## 待办任务
请把下面所有行以两列CSV的形式给出，列名为“文本”和“答案”。每行的文字及其答案各放进一个带引号的字段，字段内的换行改为空格，图片不要放进答案。

## 原始数据
▶
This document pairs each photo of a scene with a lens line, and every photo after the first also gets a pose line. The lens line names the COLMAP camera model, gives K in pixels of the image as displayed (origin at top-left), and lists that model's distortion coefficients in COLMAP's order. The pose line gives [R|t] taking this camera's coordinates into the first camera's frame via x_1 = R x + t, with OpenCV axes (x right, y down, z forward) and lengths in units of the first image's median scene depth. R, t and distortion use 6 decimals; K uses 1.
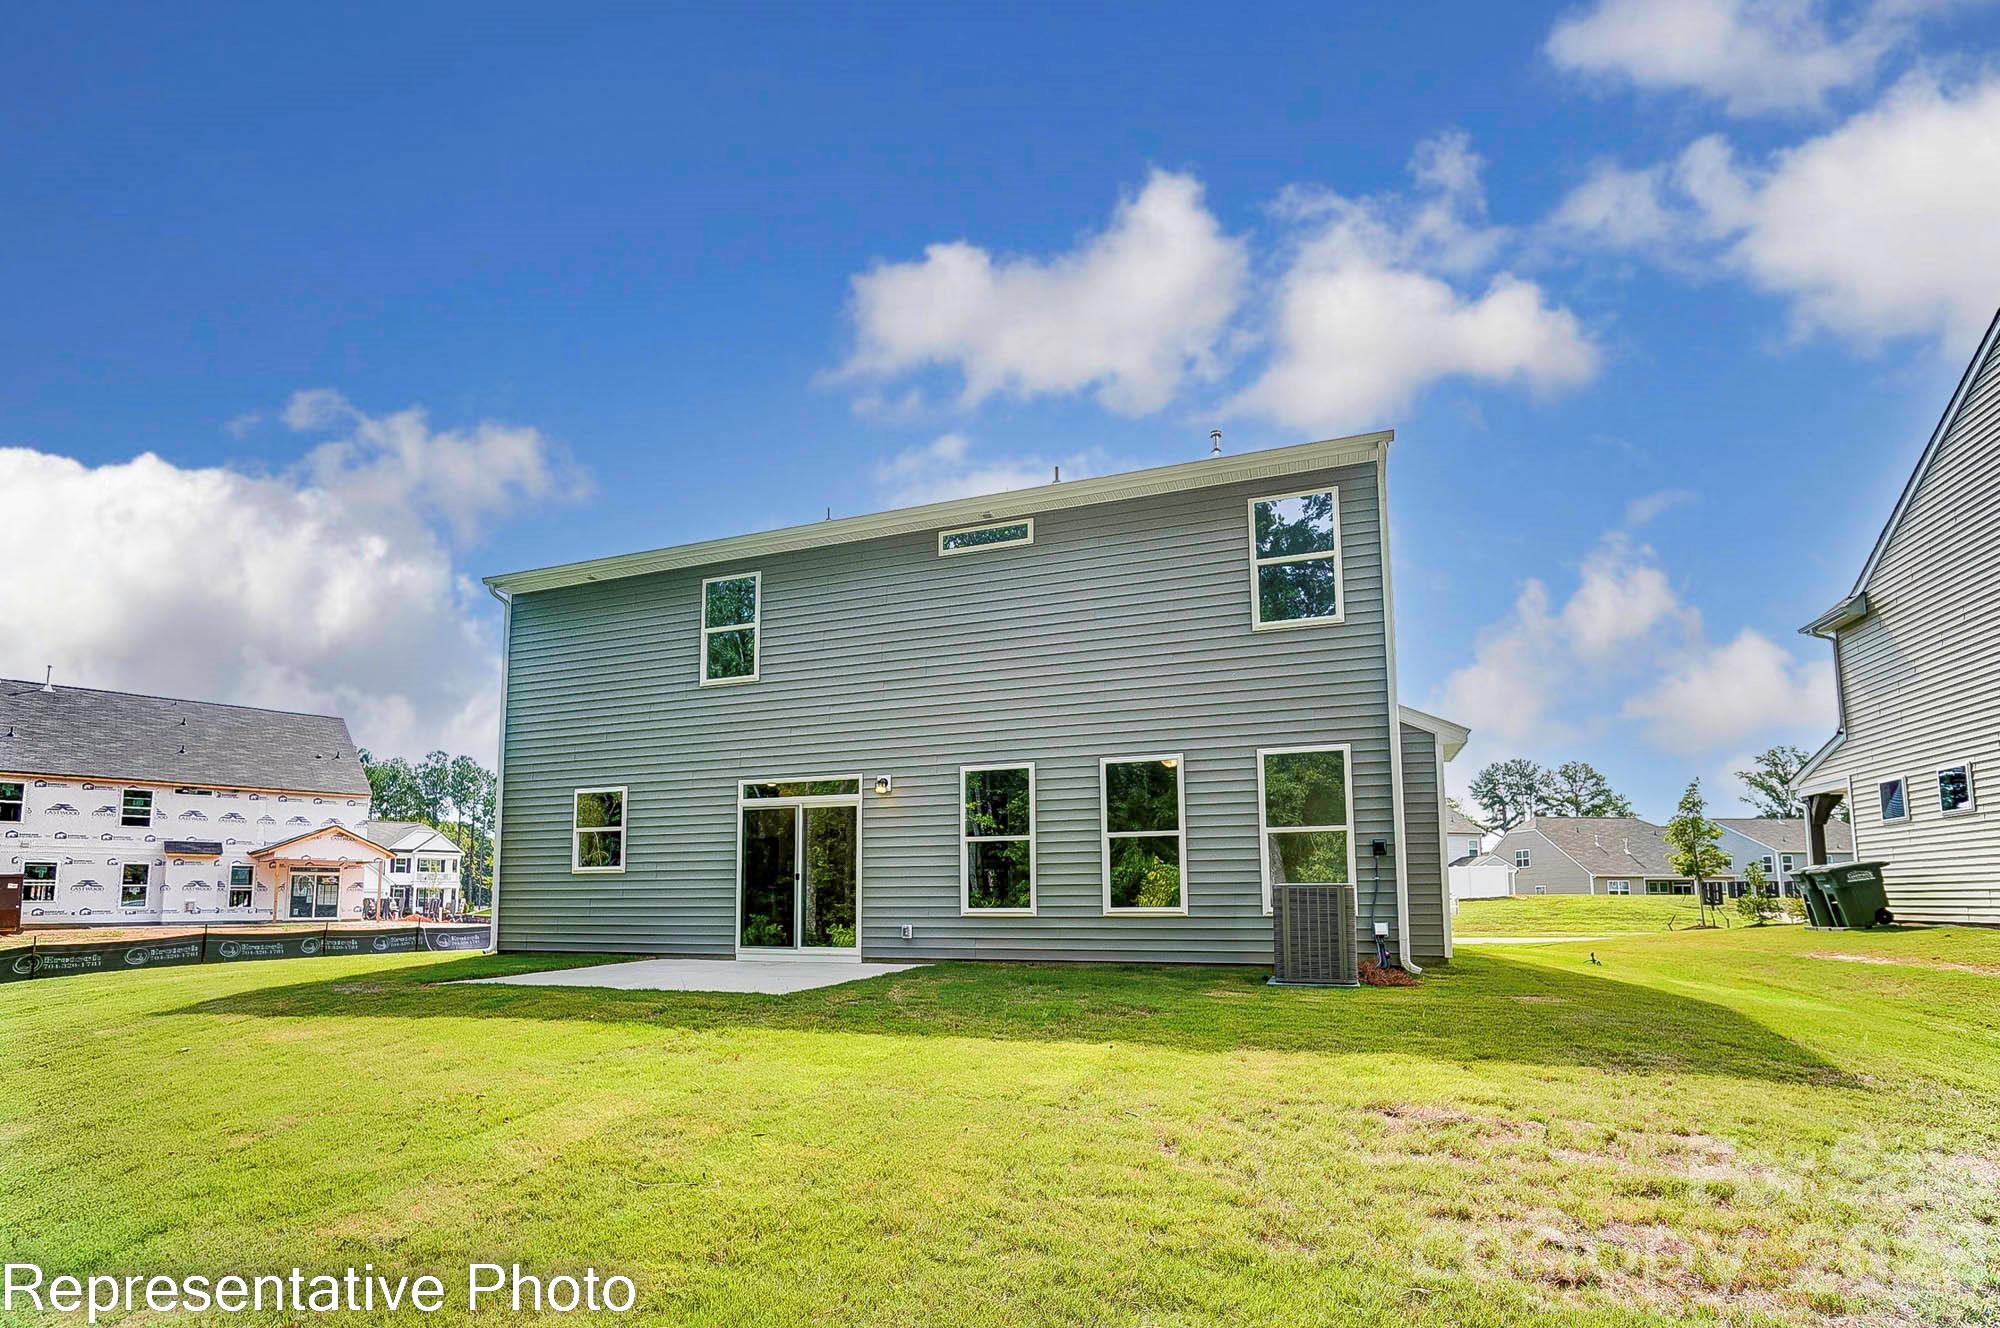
lens RADIAL K [[879.2, 0, 1000.0], [0, 879.2, 664.0], [0, 0, 1]] dist [-0.001280, -0.000191]
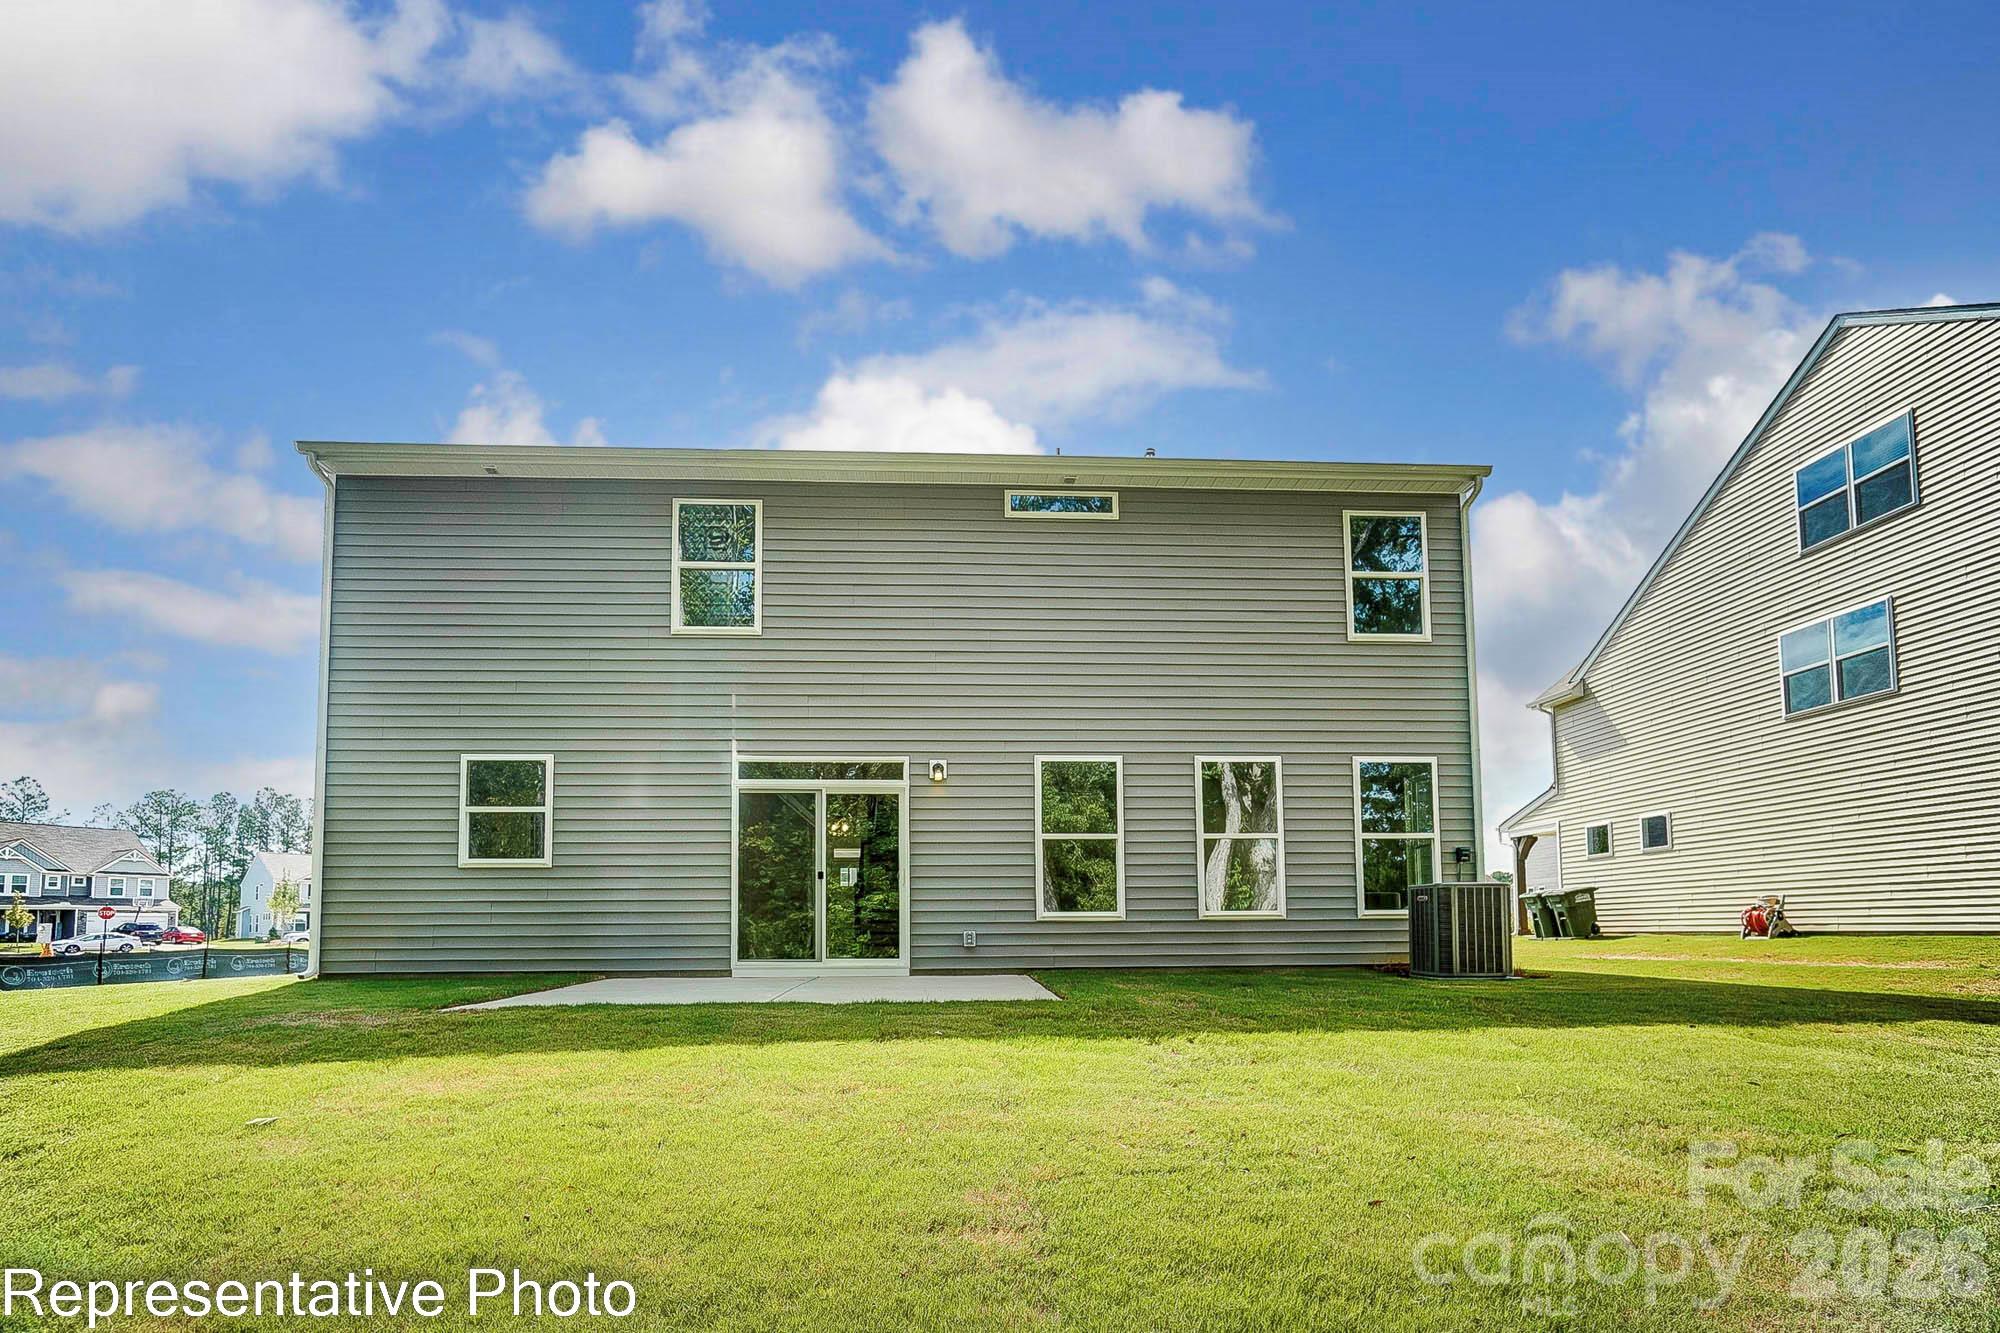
lens RADIAL K [[883.1, 0, 996.4], [0, 883.1, 734.9], [0, 0, 1]] dist [-0.002429, -0.000014]
pose [[0.923290, 0.082109, 0.375225, -0.391557], [-0.098431, 0.994842, 0.024505, 0.072994], [-0.371277, -0.059558, 0.926610, 0.175788]]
◀
## 本题解答
文本,答案
"This document pairs each photo of a scene with a lens line, and every photo after the first also gets a pose line. The lens line names the COLMAP camera model, gives K in pixels of the image as displayed (origin at top-left), and lists that model's distortion coefficients in COLMAP's order. The pose line gives [R|t] taking this camera's coordinates into the first camera's frame via x_1 = R x + t, with OpenCV axes (x right, y down, z forward) and lengths in units of the first image's median scene depth. R, t and distortion use 6 decimals; K uses 1.","lens RADIAL K [[879.2, 0, 1000.0], [0, 879.2, 664.0], [0, 0, 1]] dist [-0.001280, -0.000191] lens RADIAL K [[883.1, 0, 996.4], [0, 883.1, 734.9], [0, 0, 1]] dist [-0.002429, -0.000014] pose [[0.923290, 0.082109, 0.375225, -0.391557], [-0.098431, 0.994842, 0.024505, 0.072994], [-0.371277, -0.059558, 0.926610, 0.175788]]"